Ainu culture inherited to the present day
Since more than 10,000 years ago, Jomon people have lived in the Japanese archipelago for more than 10,000 years, and ins known in the history as Jomon period.
Before entering the Yayoi period, the Asian rice-producing culture was brought to Japan to Kyushu during 10th century BC (according to various theories). Yayoi culture gradually moved northward up the Japanese islands, but rice planting was not suitable to the cold climate of Hokkaido, the hunting and gathering culture of the Jomon culture still prevail and fuse with the influence of the Yayoi culture.

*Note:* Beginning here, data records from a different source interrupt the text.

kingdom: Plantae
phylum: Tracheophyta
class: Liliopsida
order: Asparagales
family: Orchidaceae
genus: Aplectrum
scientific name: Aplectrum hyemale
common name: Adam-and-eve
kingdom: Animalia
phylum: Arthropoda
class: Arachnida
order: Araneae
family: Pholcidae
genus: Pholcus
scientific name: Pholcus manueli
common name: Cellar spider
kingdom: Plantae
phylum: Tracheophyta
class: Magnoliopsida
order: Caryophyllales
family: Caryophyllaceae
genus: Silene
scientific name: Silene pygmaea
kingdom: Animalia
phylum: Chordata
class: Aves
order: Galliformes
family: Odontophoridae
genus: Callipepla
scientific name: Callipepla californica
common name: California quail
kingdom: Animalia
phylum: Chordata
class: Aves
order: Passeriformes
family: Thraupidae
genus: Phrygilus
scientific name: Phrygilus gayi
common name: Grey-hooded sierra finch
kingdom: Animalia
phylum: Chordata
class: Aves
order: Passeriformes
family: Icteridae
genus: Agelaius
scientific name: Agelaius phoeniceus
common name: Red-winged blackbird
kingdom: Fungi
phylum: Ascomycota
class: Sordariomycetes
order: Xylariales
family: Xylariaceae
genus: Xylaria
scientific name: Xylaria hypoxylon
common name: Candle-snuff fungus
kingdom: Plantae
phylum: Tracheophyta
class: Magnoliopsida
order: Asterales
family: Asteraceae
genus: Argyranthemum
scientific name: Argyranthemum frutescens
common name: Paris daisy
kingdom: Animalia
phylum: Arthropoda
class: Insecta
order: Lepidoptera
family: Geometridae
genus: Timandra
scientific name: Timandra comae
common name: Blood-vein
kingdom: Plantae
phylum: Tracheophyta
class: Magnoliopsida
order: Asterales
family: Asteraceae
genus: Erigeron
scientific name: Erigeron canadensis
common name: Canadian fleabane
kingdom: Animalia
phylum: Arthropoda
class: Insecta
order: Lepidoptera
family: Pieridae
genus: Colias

In the 7th century (Asuka era), Satsumon Culture began to develop with the influenced by pottery and pit dwellings in Honshu. In addition, since the people came into contact with the northern Okhotsk culture, which had been established on the coast of the Sea of Okhotsk in Hokkaido, it brought some religious and rituals such as veneration of the bears.
In the 13th century (the latter half of the Kamakura period), pit dwellings were replaced by flat-land dwellings. The use of earthenware pottery declined and was replaced by the iron-made pots. The Ainu culture as we known today seems to be develop in this era.
According to recent genetic research, the Ainu people are closely related to the Jomon people. It can be said that the Ainu people have inherited the 10,000 years Jomon culture and brought it down to the present.
Today, we are striving to instill the Ainu people’s pride in their own heritage. We are working to restore, develop, preserve, and pass down Ainu culture.